* Textauszug

Die unabhängige Fallstudie der Werner Sobek AG wirft einen wissenschaftlichen Blick auf die CO2-Bilanz unseres Büroobjekts „FRANCIS“ im Wiener „Althan Quartier“ und zeigt die enormen Einsparungspotenziale.
Fiktiver Fall: Emissionen durch Abriss und Neubau
Um die Einsparungen durch eine Konversion im Bestand zu ermitteln, wurden bei unseren Berechnungen die tatsächlichen CO2-Emissionen in Vergleich zu einem fiktiven Abriss und Neubau gesetzt. Aber wofür wären bei einer solchen Neuentwicklung Emissionen angefallen – und in welcher Höhe?

* Arbeitsauftrag
Aktualisiere den Textauszug von „Die unabhängige Fallstudie“ bis hinunter zu „die enormen Einsparungspotenziale.“, indem du „Büroobjekts“ durch „Bürogebäudes“ ersetzt, und gib diesen Abschnitt vollständig wieder.

* Extrahierte Daten
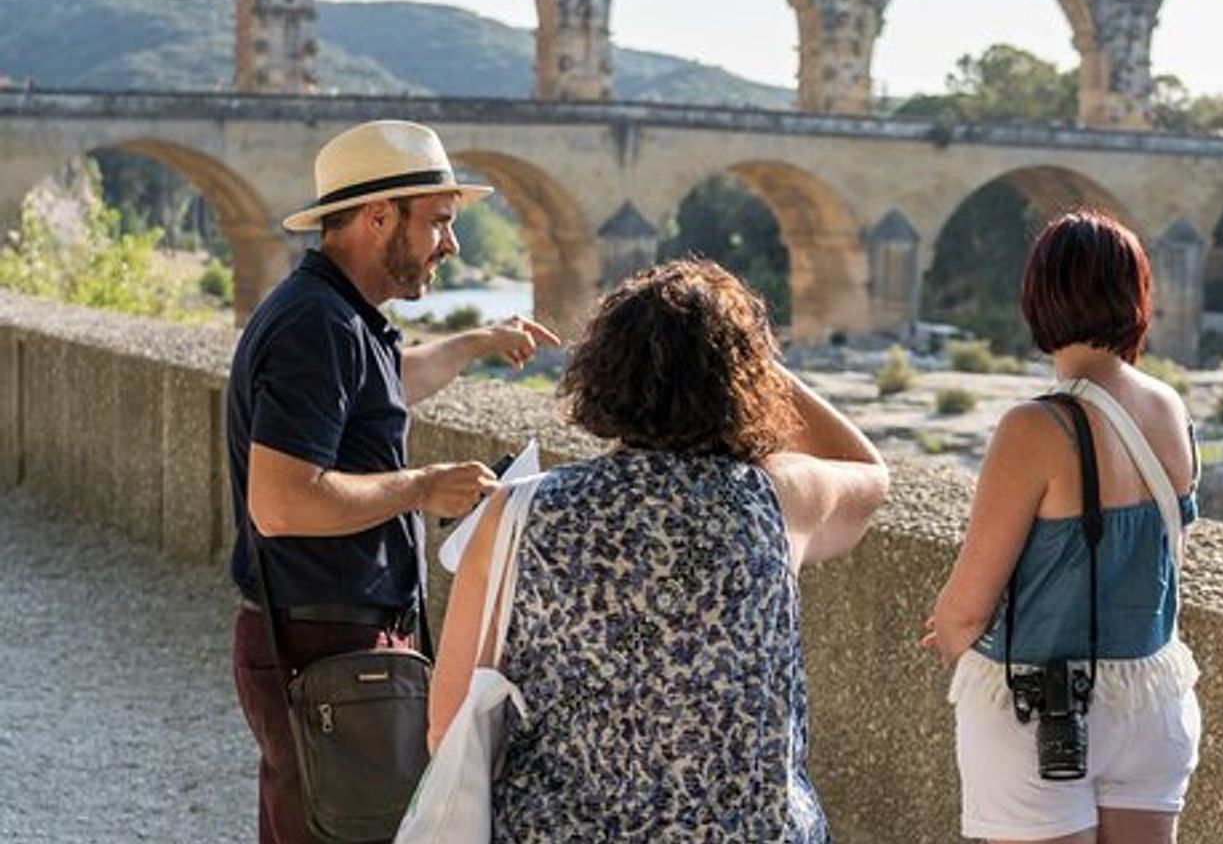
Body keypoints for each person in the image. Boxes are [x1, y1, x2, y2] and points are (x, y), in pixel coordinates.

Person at [428, 258, 890, 841]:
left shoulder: (517, 513)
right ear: (744, 384)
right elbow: (867, 474)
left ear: (599, 372)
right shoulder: (778, 500)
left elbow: (447, 724)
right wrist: (757, 363)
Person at [228, 119, 560, 844]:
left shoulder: (339, 314)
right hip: (325, 640)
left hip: (331, 632)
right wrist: (419, 487)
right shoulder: (317, 327)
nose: (453, 243)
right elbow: (281, 503)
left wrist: (475, 341)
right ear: (380, 216)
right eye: (439, 222)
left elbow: (386, 386)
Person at [923, 209, 1201, 844]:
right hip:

* Übungsergebnis
Die unabhängige Fallstudie der Werner Sobek AG wirft einen wissenschaftlichen Blick auf die CO2-Bilanz unseres Bürogebäudes „FRANCIS“ im Wiener „Althan Quartier“ und zeigt die enormen Einsparungspotenziale.